Je sentais qu’il était important de ne pas me rendre seul à cet atelier et de permettre également à mes collègues, qui sont plus souvent sur le terrain que moi, d’en apprendre plus sur la capitalisation d’expériences. Il est utile d’avoir plusieurs personnes au sein d’une même organisation qui sont « sensibilisées » et prêtes à faire les efforts nécessaires pour mener à bien un processus de capitalisation d’expériences. Nous ne disposons pas de budget supplémentaire pour cette démarche, mais, ensemble, nous avons des réserves inépuisables d’enthousiasme, qui nous permettent de gérer les contraintes financières.

Un effort collectif

Ce que j’aime dans les méthodes de capitalisation d’expériences, c’est leur dimension participative et le fait qu’elles poussent à la réflexion. Au lieu d’avoir juste un gestionnaire de projet qui rédige seul un document, vous vous réunissez avec un groupe diversifié pour documenter ensemble une expérience. Cela permet aux différents acteurs – des membres des communautés aux agents de terrain, en passant par les gestionnaires de projets – de s’approprier le processus. Il s’agit d’un véritable atout de l’approche de capitalisation d’expériences, car, bien trop souvent, on ne tient pas compte des expériences des communautés et du personnel de terrain. Cependant, la partie participative du processus est aussi la plus difficile et celle qui demande le plus de temps. Par exemple, la planification de notre processus de capitalisation d’expériences a radicalement changé d’orientation quand nous y avons associé les communautés et le personnel local.
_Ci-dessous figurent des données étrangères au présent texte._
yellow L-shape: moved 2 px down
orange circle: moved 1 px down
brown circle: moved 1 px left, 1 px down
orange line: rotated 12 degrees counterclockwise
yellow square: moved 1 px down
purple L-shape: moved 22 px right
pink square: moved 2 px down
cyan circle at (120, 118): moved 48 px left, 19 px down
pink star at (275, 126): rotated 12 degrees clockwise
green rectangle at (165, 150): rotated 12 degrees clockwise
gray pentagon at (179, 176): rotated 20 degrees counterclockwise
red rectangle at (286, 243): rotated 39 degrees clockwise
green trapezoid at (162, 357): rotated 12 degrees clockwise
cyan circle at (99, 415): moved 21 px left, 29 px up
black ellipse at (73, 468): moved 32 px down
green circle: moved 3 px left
Quand un plan change de cap

Pendant l’atelier à Goa, mes collègues et moi-même avions participé aux exercices de planification. Nous avions défini ce que nous jugions intéressant à documenter. Nous avions prévu de nous concentrer sur le niveau et le degré de participation des communautés et d’appropriation dans le cadre du projet sur l’immunisation dans l’Assam. Un mois plus tard environ, nous avons passé cinq jours sur le terrain ensemble, en tant qu’équipe chargée de la capitalisation d’expériences, et nous avons prévu de passer une demi-journée avec différentes personnes associées au projet – des membres de l’équipe de soutien mondial de Constellation et des facilitateurs de l’équipe d’évaluation sur le terrain. Après ce temps passé avec deux communautés différentes, le plan a radicalement changé de forme et d’orientation.

La courtoisie du village. Crédits photo: Jahirul Choudhury

Quand nous avons rendu visite aux communautés et que nous avons demandé aux gens ce qui était important à leurs yeux, nous avons beaucoup discuté et cherché à savoir réellement « ce qu’ils en pensaient au fond d’eux-mêmes ». Ce processus s’est avéré extrêmement important, car, après avoir fait participer et écouté les personnes sur le terrain, notre plan a complètement changé.
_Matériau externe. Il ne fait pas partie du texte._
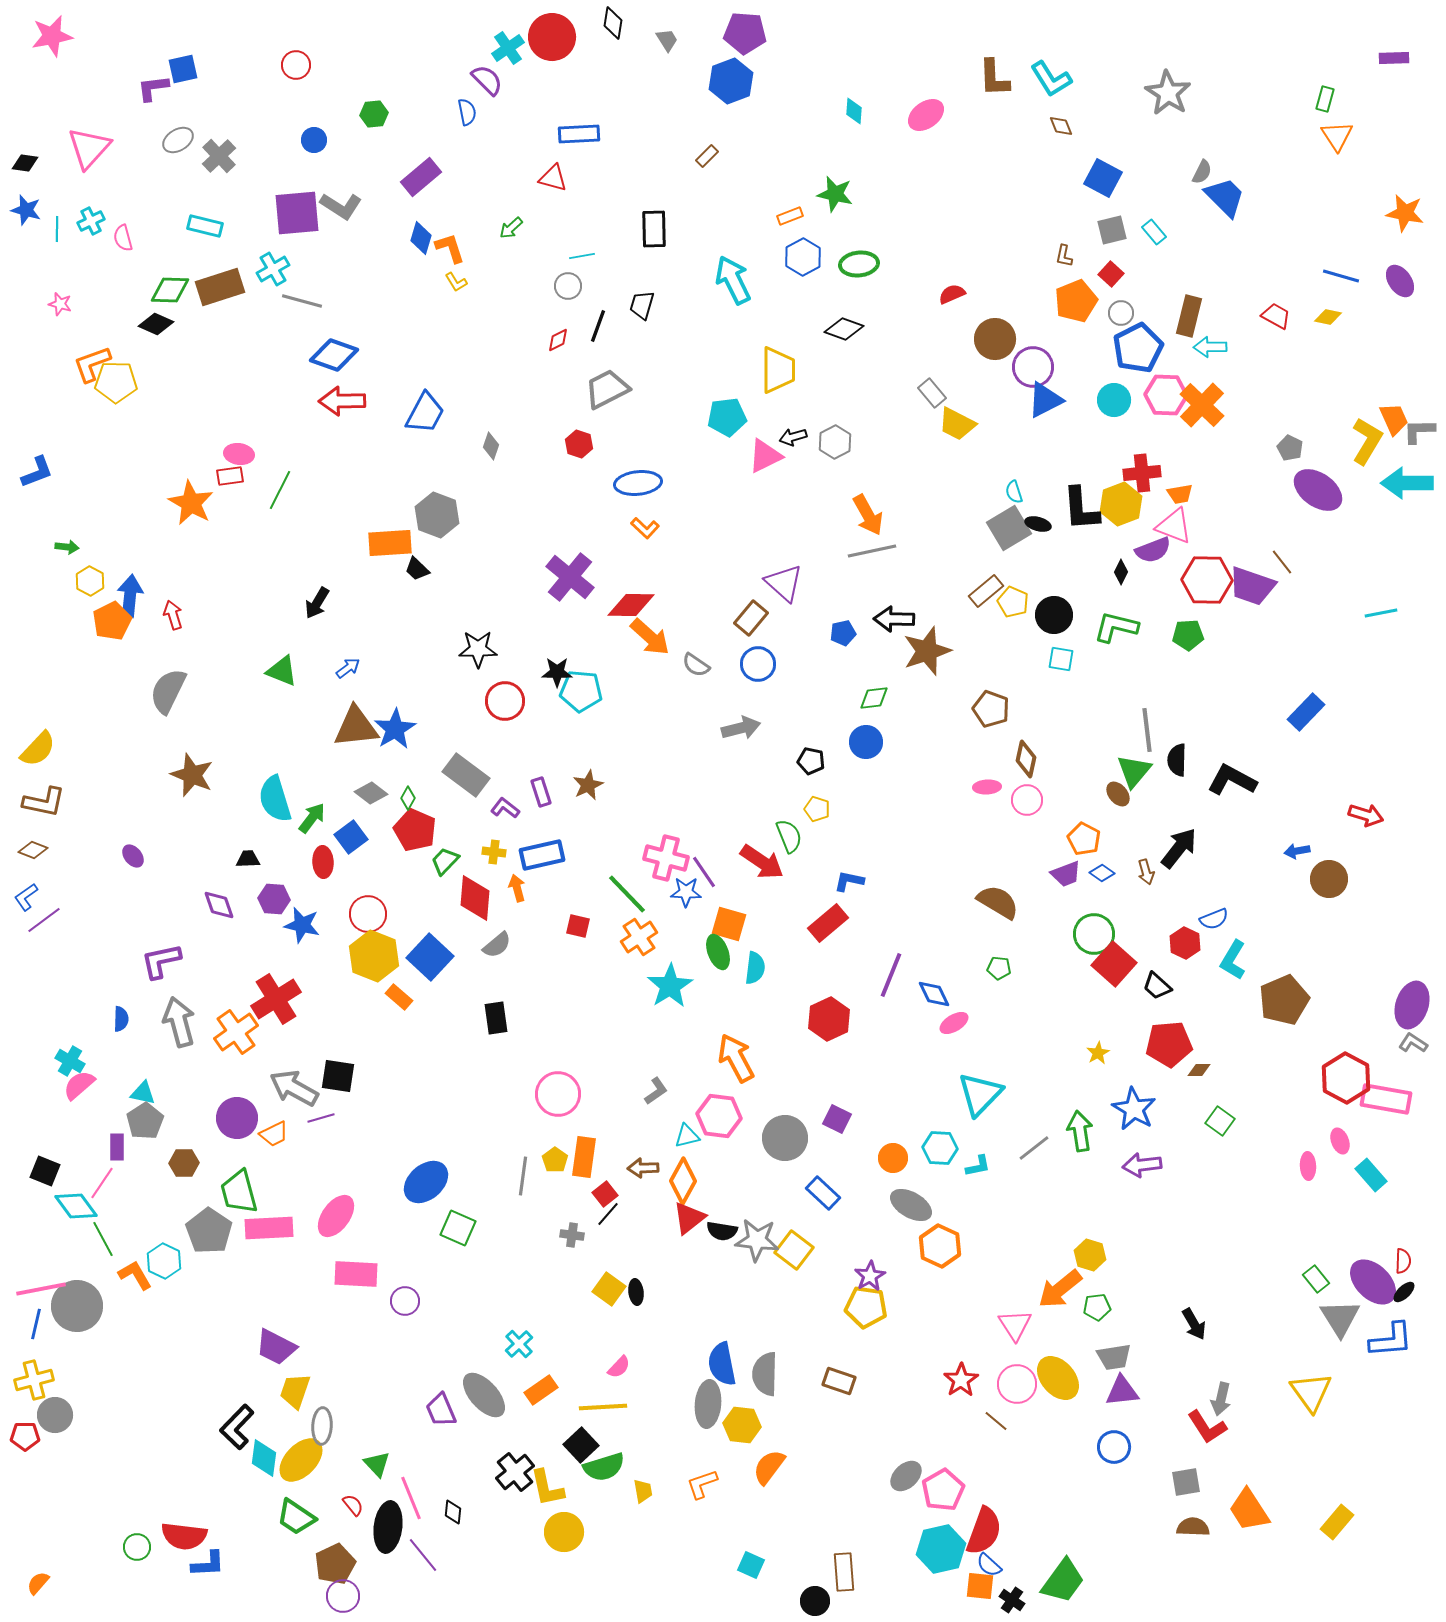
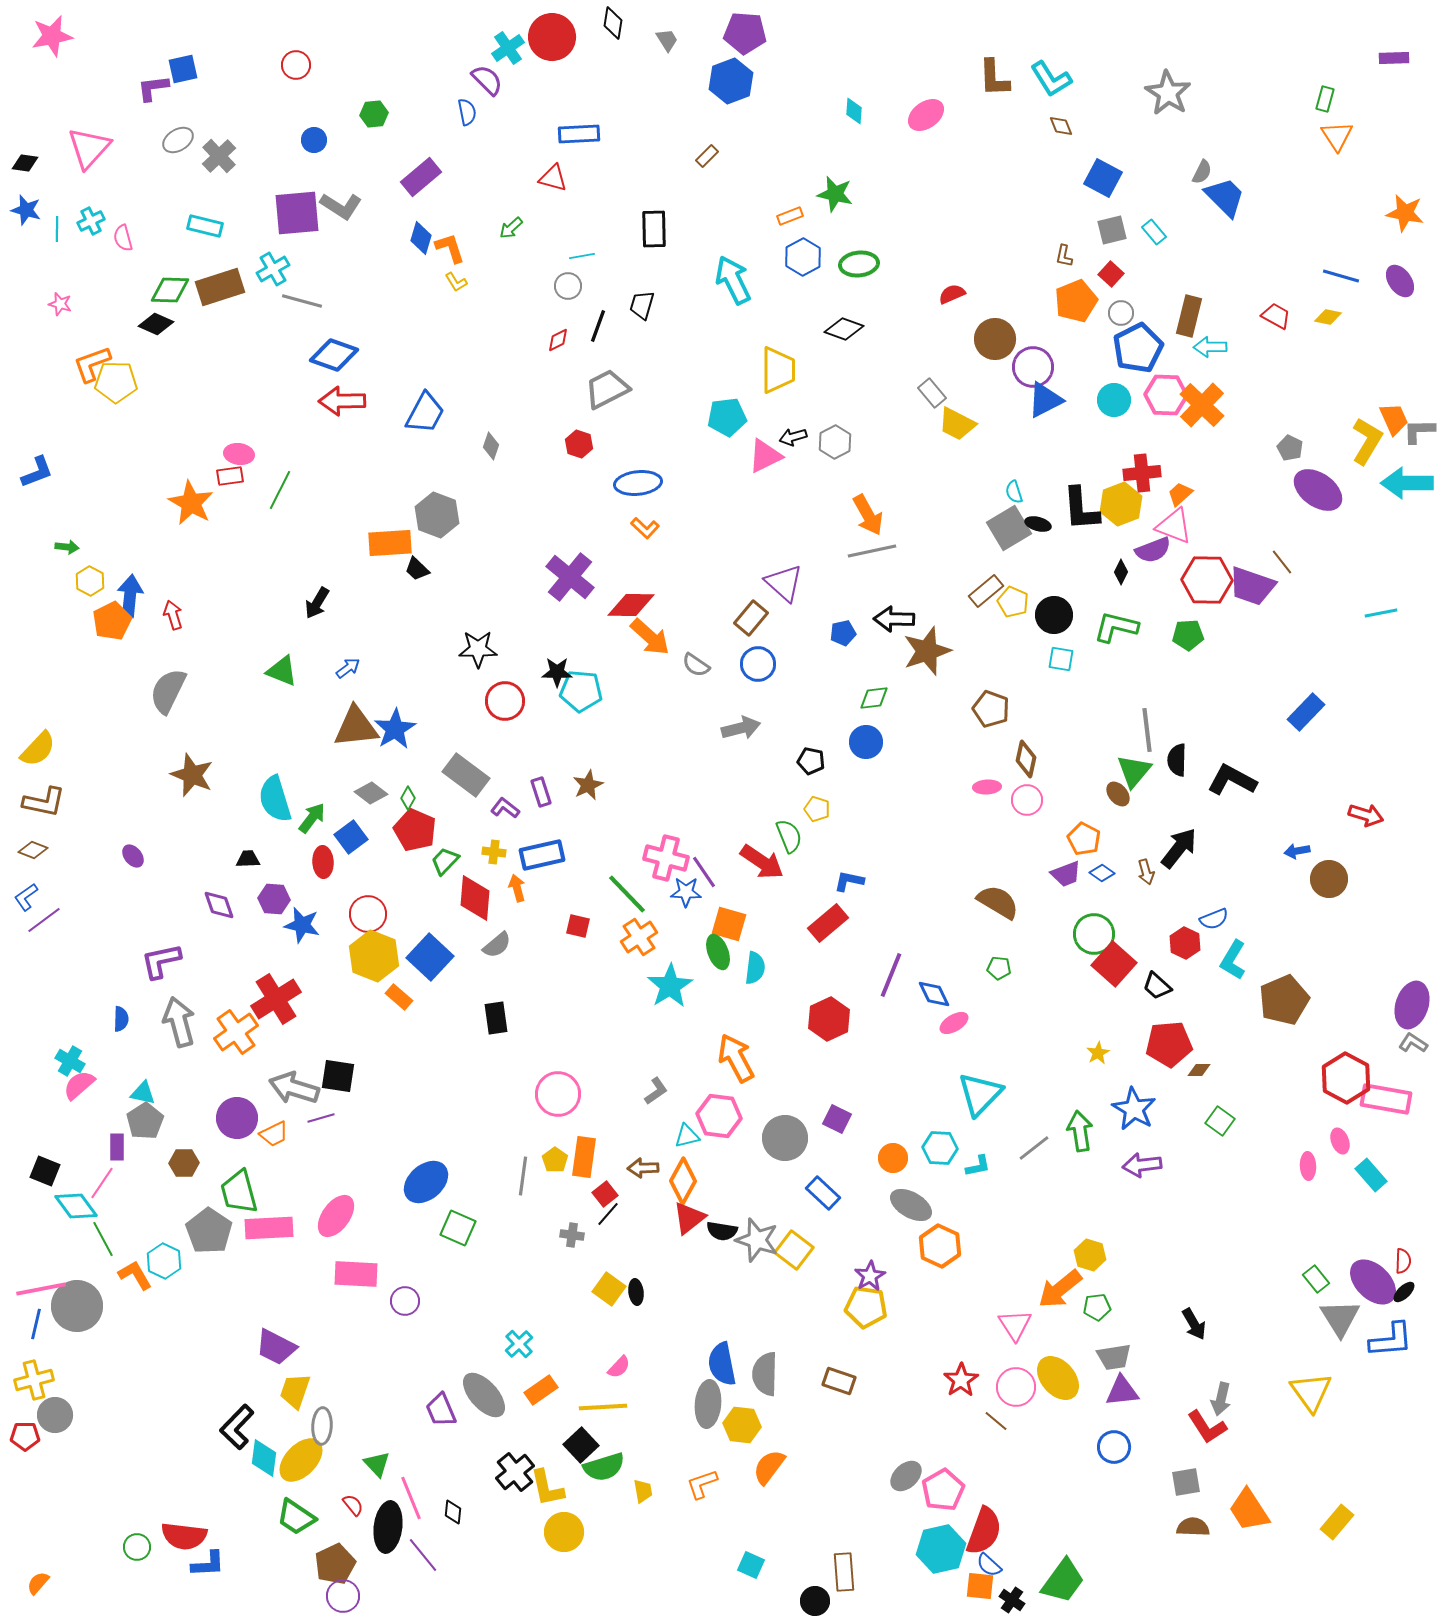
orange trapezoid at (1180, 494): rotated 148 degrees clockwise
gray arrow at (294, 1088): rotated 12 degrees counterclockwise
gray star at (757, 1240): rotated 12 degrees clockwise
pink circle at (1017, 1384): moved 1 px left, 3 px down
L’une des deux communautés souhaite axer le processus de capitalisation d’expériences sur l’implication des hommes dans les initiatives d’immunisation. Dans le second cas, le facilitateur de l’ONG voudrait documenter le « pouvoir de l’écoute ». Qu’est-ce qui a changé quand lui-même et d’autres membres de son équipe ont commencé à écouter activement ?

Travail en cours

Effectuer une visite de terrain peu de temps après l’atelier s’est avéré très utile. Nous étions motivés et prêts à nous plonger dans le processus de capitalisation d’expériences et, en même temps, nos idées et notre plan étaient encore assez neufs pour pouvoir être façonnés par les efforts collectifs des communautés et des acteurs de terrain. Cette flexibilité est cruciale quand on s’engage dans des processus participatifs.

À présent, mon travail se poursuit à Delhi. Je cherche encore comment travailler avec toutes ces nouvelles contributions et élaborer un plan qui garantira que notre processus de capitalisation d’expériences restera un effort collectif. J’ai déjà appris beaucoup et je me réjouis de continuer cet apprentissage à mesure que nous finaliserons l’ensemble du processus de capitalisation d’expériences.